There are data on radiological incidents/accidents in the literature. A recent review paper provides information on radiation overexposure accidents worldwide (1). A well known accident occurred in 2009, when more than 250 patients in the USA received overdoses from brain perfusion CT. In some patients, deterministic effects (skin injuries and hair loss) were observed after the exposure. However, there are also radiation incidents where radiation doses are not high enough to produce deterministic effects. In these cases, the problem may go undetected.

The possibility of pregnancy should always be evaluated before an x-ray diagnostic or interventional procedure. Accidental irradiation of pregnant patients during the first post-conception weeks leads to unnecessary termination of pregnancies. To avoid these radiation accidents, proper pregnancy screening is needed. Referring physicians must check a box on the examination request form if the patient is pregnant. For abdominal procedures, thorough investigation of the reproductive status of young female patients is needed. It is very important to have pregnancy warning posters at the reception areas and patient waiting rooms

In fluoroscopically-guided interventional procedures with very long screening times, there is a possibility of cell killing sufficient to result in radiation-induced injuries in certain tissues of patients. Procedures typically involving extended fluoroscopic time include vascular embolisation, stent and filter placement, thrombolytic and fibrinolytic procedures, percutaneous transhepatic cholangiography, percutaneous nephrostomy, biliary drainage, percutaneous transluminal angioplasty and urinary/biliary stone removal.

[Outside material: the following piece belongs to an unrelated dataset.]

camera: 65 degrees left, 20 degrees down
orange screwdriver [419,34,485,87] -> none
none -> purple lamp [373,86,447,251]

Interventional radiologists performing these procedures should be aware of the potential for injuries during these procedures. To avoid radiation overexposure accidents in interventional suites, interventional radiologists, in cooperation with medical physicists, should establish standard clinical protocols for each specific type of procedure performed. Cumulative absorbed dose to the skin should be limited to the minimum necessary for the clinical task. Medical physicists should perform detailed dose measurements to derive dose rates for each mode of operation used in each interventional system. Dose information should be included in the patient’s record to allow estimation of the absorbed dose to the skin in case of skin injury. It is important to note that radiation-induced lesions from fluoroscopic interventional procedures are not immediately visible because the radiation effects may appear several days, weeks or months following the exposure. Thus, patients sometimes are undiagnosed or misdiagnosed. For this reason, interventional radiologists should advise patients to provide information about their history of fluoroscopy exposure to the physician if they notice skin injuries.

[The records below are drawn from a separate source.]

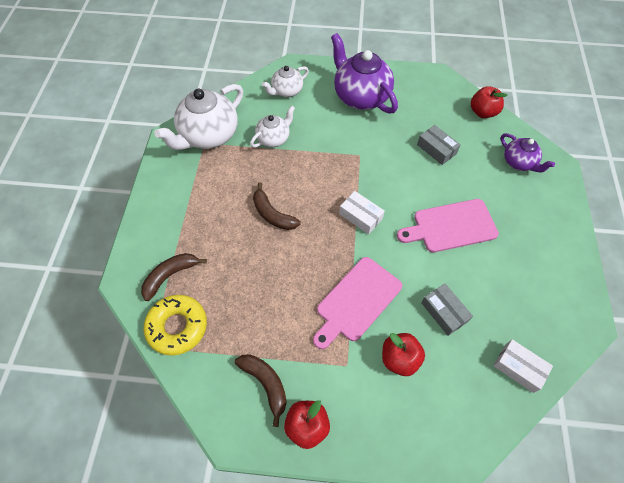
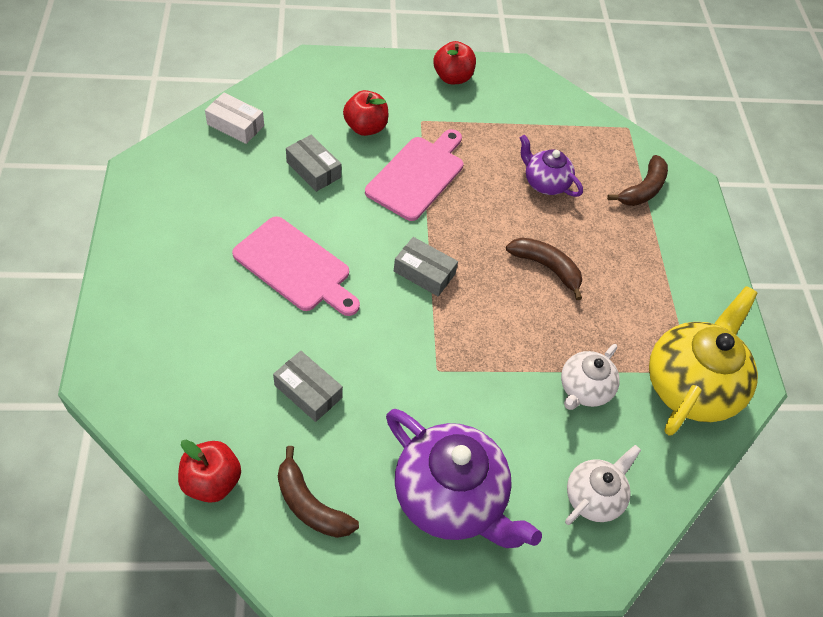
camera: 165 degrees right, 5 degrees down
yellow donut [144,295,207,356] -> none
white teapot [154,84,243,150] -> yellow teapot [649,286,758,435]
brown banana [235,354,287,427] -> brown banana moved to [278,446,359,538]
white box [339,191,385,234] -> grey box [394,237,458,296]
pink cutting board [397,199,499,252] -> pink cutting board turned 60 degrees clockwise [232,216,360,316]
purple teapot [501,133,555,172] -> purple teapot moved to [520,135,583,197]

Accidental medical exposure is a source of continuing concern. Article 63 of the new European Union Basic Safety Standards (2) focuses on accidental and unintended exposure. This article states that ‘Member States shall ensure that:

(a) all reasonable measures are taken to minimise the probability and magnitude of accidental or unintended exposures of individuals subject to medical exposure;

(b) for radiotherapeutic practices the quality assurance programme includes a study of the risk of accidental or unintended exposures;

(c) for all medical exposures the undertaking implements an appropriate system for the record keeping and analysis of events involving or potentially involving accidental or unintended medical exposures, commensurate with the radiological risk posed by the practice;

(d) arrangements are made to inform the referrer and the practitioner, and the patient, or their representative, about clinically significant unintended or accidental exposures and the results of the analysis;

(e) (i) the undertaking declares as soon as possible to the competent authority the occurrence of significant events as defined by the competent authority;

(ii) the results of the investigation and the corrective measures to avoid such events are reported to the competent authority within the time period specified by the Member State;

(f) mechanisms are in place for the timely dissemination of information, relevant to radiation protection in medical exposure, regarding lessons learned from significant events’.



  1. Coeytaux K et al, Reported radiation overexposure accidents worldwide, 1980-2013 : A systematic review. PLos One, Mar 19;10(3):e0118709, 2015
  2. Council of the European Union. (2013). Council Directive 2013/59/Euratom laying down basic safety standards for protection against the dangers arising from exposure to ionising radiation, and repealing Directives 89/618/Euratom, 90/641/Euratom, 96/29/Euratom, 97/43/Euratom and 2003/122/Euratom. Official Journal L-13 of 17.01.2014.